## GIVEN ENTRIES
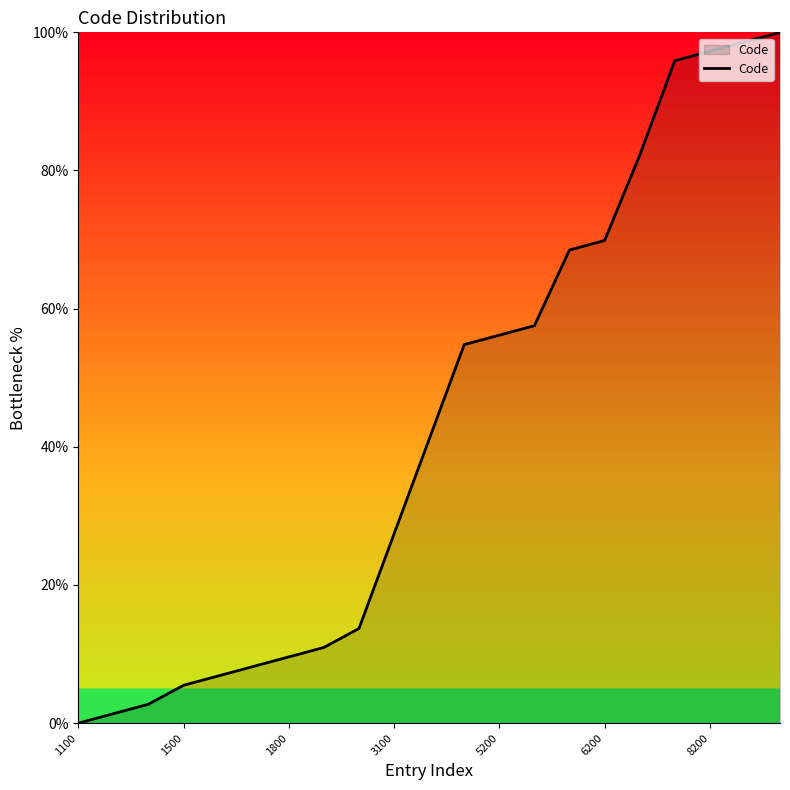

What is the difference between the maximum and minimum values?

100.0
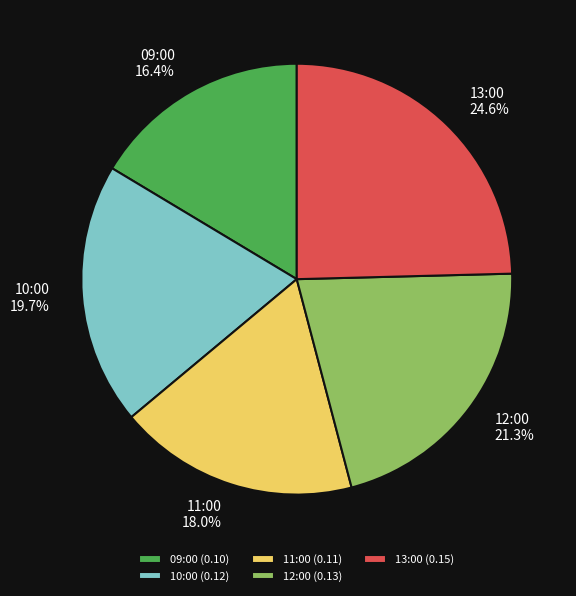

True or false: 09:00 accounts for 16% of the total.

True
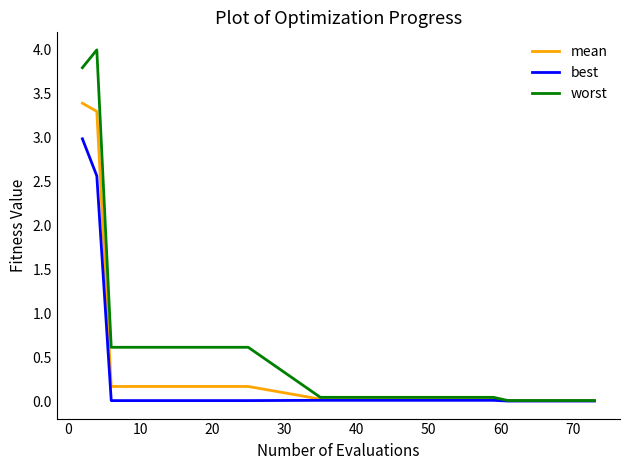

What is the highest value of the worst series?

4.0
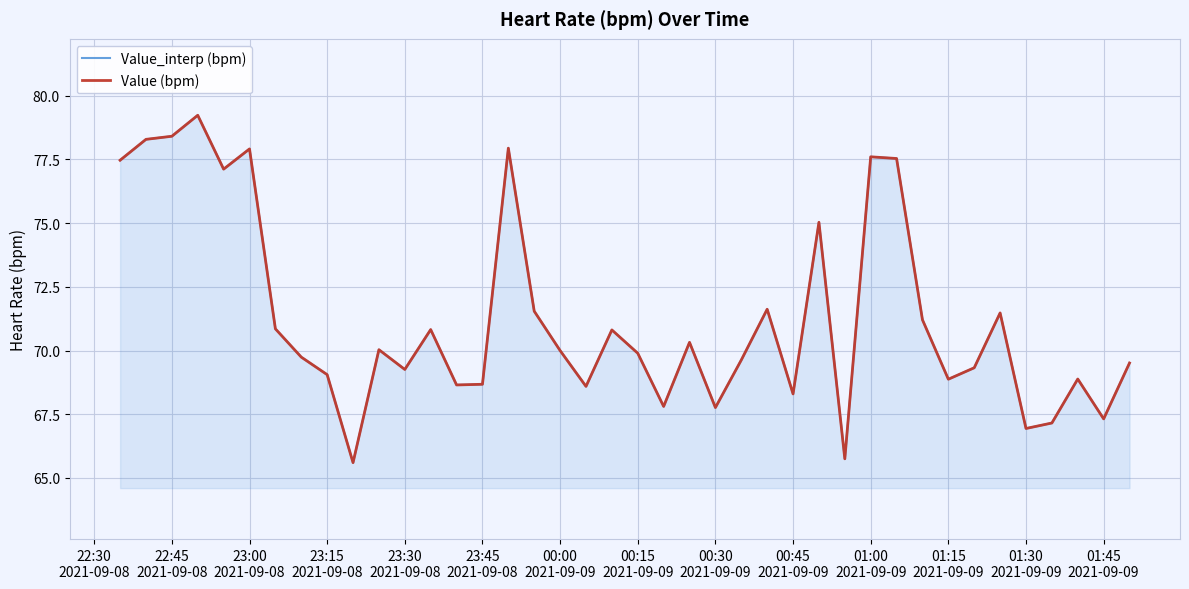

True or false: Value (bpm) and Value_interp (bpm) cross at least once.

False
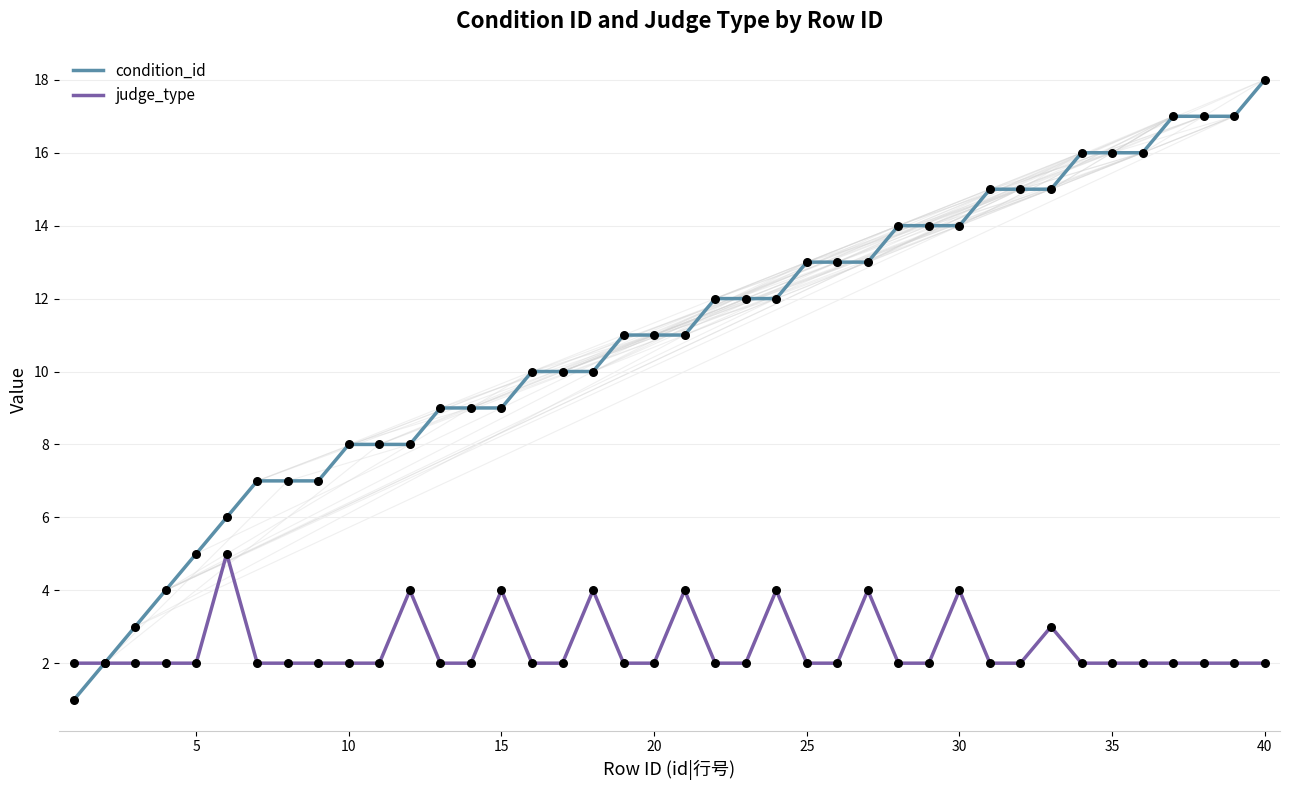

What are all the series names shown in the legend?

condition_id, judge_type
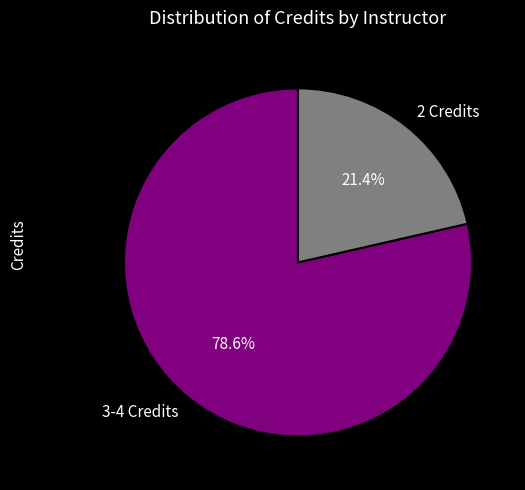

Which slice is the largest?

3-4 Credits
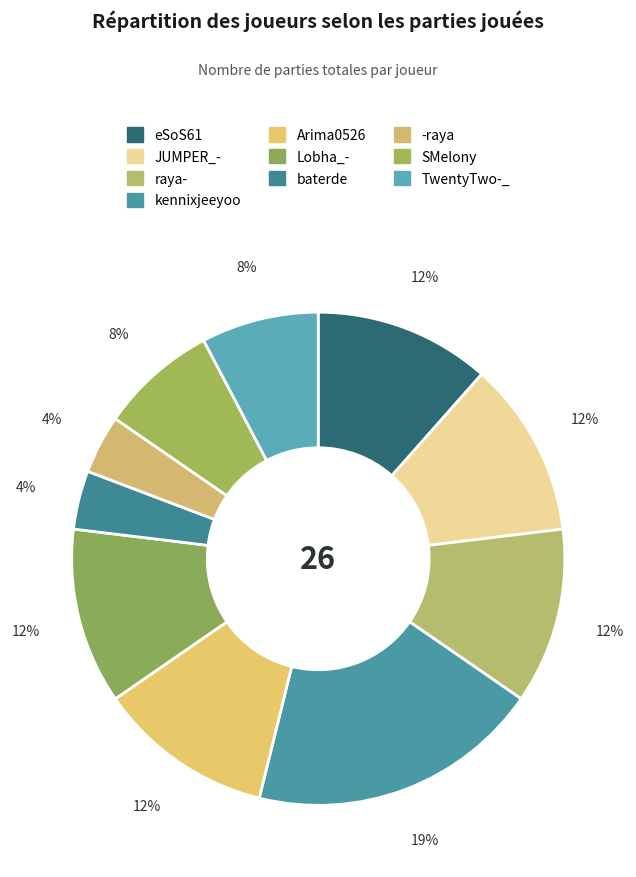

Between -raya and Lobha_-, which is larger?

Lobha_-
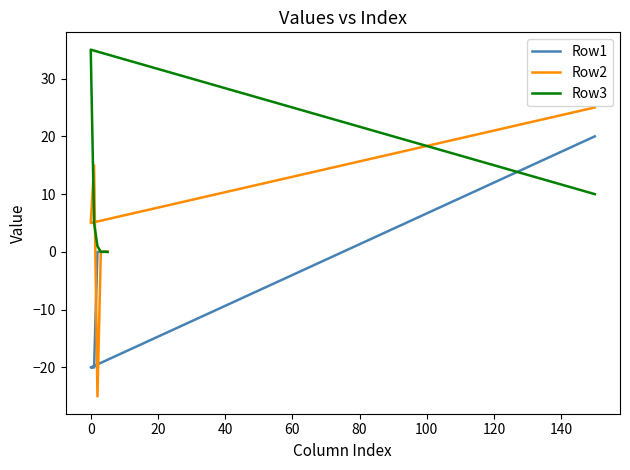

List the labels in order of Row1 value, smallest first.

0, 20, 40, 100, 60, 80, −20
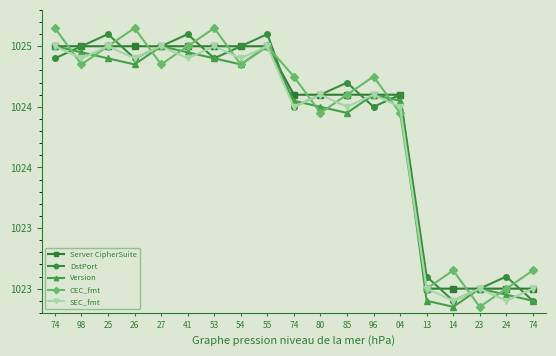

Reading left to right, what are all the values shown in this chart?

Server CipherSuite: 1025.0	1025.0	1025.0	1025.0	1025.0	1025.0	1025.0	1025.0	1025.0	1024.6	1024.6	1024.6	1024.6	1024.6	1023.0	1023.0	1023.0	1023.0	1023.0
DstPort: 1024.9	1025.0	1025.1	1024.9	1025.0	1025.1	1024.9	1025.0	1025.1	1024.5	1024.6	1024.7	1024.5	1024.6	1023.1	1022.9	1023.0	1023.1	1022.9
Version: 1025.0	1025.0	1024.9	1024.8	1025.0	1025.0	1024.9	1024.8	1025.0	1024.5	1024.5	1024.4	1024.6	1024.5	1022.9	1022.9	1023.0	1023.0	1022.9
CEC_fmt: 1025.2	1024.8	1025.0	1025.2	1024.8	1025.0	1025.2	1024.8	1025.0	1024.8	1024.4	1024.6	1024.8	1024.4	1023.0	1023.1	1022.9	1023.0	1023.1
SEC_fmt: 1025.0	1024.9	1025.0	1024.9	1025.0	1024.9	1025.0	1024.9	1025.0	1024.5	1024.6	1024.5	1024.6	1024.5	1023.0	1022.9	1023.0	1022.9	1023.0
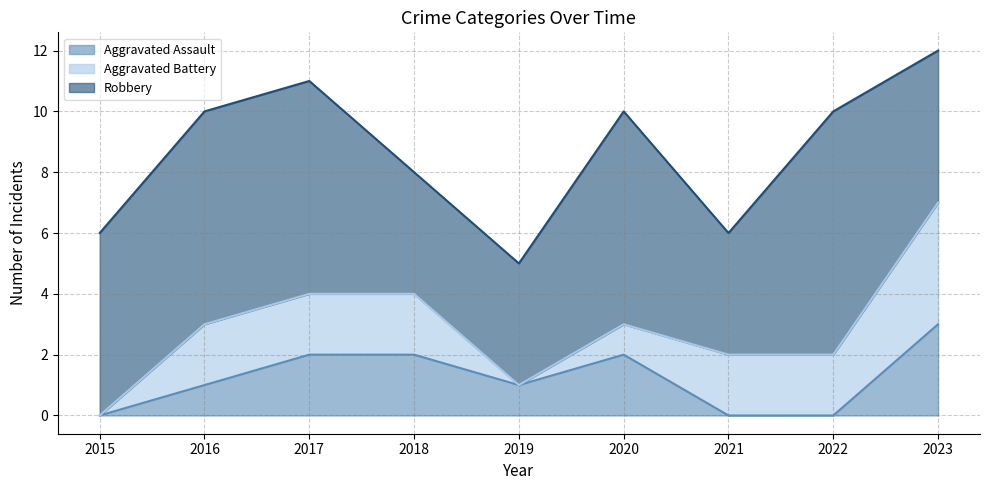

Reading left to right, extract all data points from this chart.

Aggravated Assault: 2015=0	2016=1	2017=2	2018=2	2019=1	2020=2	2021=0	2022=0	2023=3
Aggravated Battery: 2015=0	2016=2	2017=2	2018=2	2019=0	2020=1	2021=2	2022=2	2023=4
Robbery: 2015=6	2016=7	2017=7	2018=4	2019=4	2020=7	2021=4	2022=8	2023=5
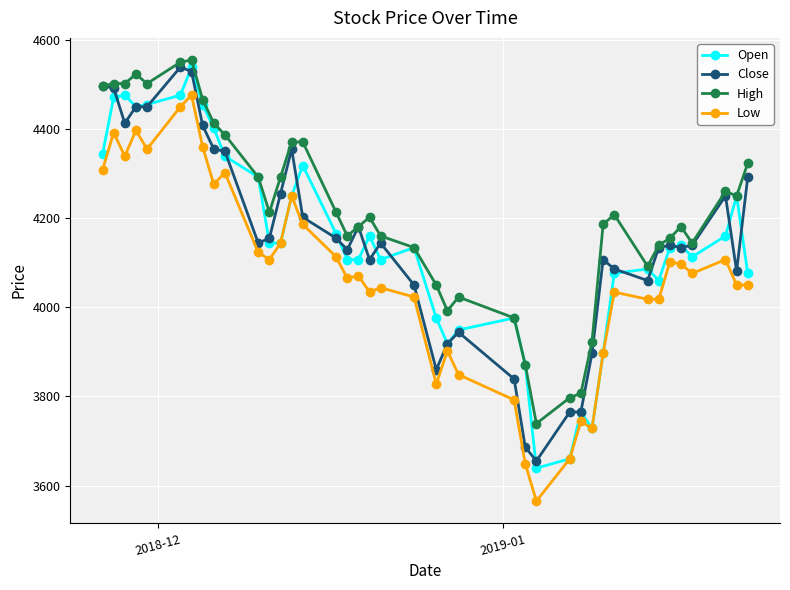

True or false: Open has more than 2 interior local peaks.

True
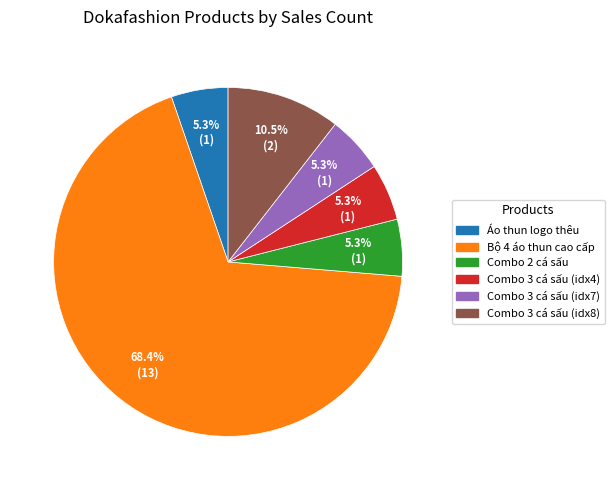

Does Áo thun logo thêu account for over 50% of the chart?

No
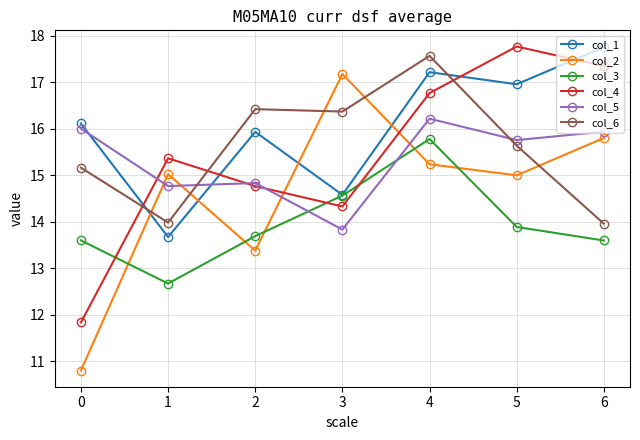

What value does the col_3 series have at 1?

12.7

## WORK ORDER
Rewrite all of the rows above, replacing "True or false" with "Yes or no" wherever it occurs and leaving everything else unchanged. Omit the pictures from your answer.

## WORKED SOLUTION
What is the difference between the maximum and minimum values?

100.0

Yes or no: 09:00 accounts for 16% of the total.

True

What is the highest value of the worst series?

4.0

Yes or no: Value (bpm) and Value_interp (bpm) cross at least once.

False

What are all the series names shown in the legend?

condition_id, judge_type

Which slice is the largest?

3-4 Credits

Between -raya and Lobha_-, which is larger?

Lobha_-

List the labels in order of Row1 value, smallest first.

0, 20, 40, 100, 60, 80, −20

Reading left to right, what are all the values shown in this chart?

Server CipherSuite: 1025.0	1025.0	1025.0	1025.0	1025.0	1025.0	1025.0	1025.0	1025.0	1024.6	1024.6	1024.6	1024.6	1024.6	1023.0	1023.0	1023.0	1023.0	1023.0
DstPort: 1024.9	1025.0	1025.1	1024.9	1025.0	1025.1	1024.9	1025.0	1025.1	1024.5	1024.6	1024.7	1024.5	1024.6	1023.1	1022.9	1023.0	1023.1	1022.9
Version: 1025.0	1025.0	1024.9	1024.8	1025.0	1025.0	1024.9	1024.8	1025.0	1024.5	1024.5	1024.4	1024.6	1024.5	1022.9	1022.9	1023.0	1023.0	1022.9
CEC_fmt: 1025.2	1024.8	1025.0	1025.2	1024.8	1025.0	1025.2	1024.8	1025.0	1024.8	1024.4	1024.6	1024.8	1024.4	1023.0	1023.1	1022.9	1023.0	1023.1
SEC_fmt: 1025.0	1024.9	1025.0	1024.9	1025.0	1024.9	1025.0	1024.9	1025.0	1024.5	1024.6	1024.5	1024.6	1024.5	1023.0	1022.9	1023.0	1022.9	1023.0

Reading left to right, extract all data points from this chart.

Aggravated Assault: 2015=0	2016=1	2017=2	2018=2	2019=1	2020=2	2021=0	2022=0	2023=3
Aggravated Battery: 2015=0	2016=2	2017=2	2018=2	2019=0	2020=1	2021=2	2022=2	2023=4
Robbery: 2015=6	2016=7	2017=7	2018=4	2019=4	2020=7	2021=4	2022=8	2023=5

Yes or no: Open has more than 2 interior local peaks.

True

Does Áo thun logo thêu account for over 50% of the chart?

No

What value does the col_3 series have at 1?

12.7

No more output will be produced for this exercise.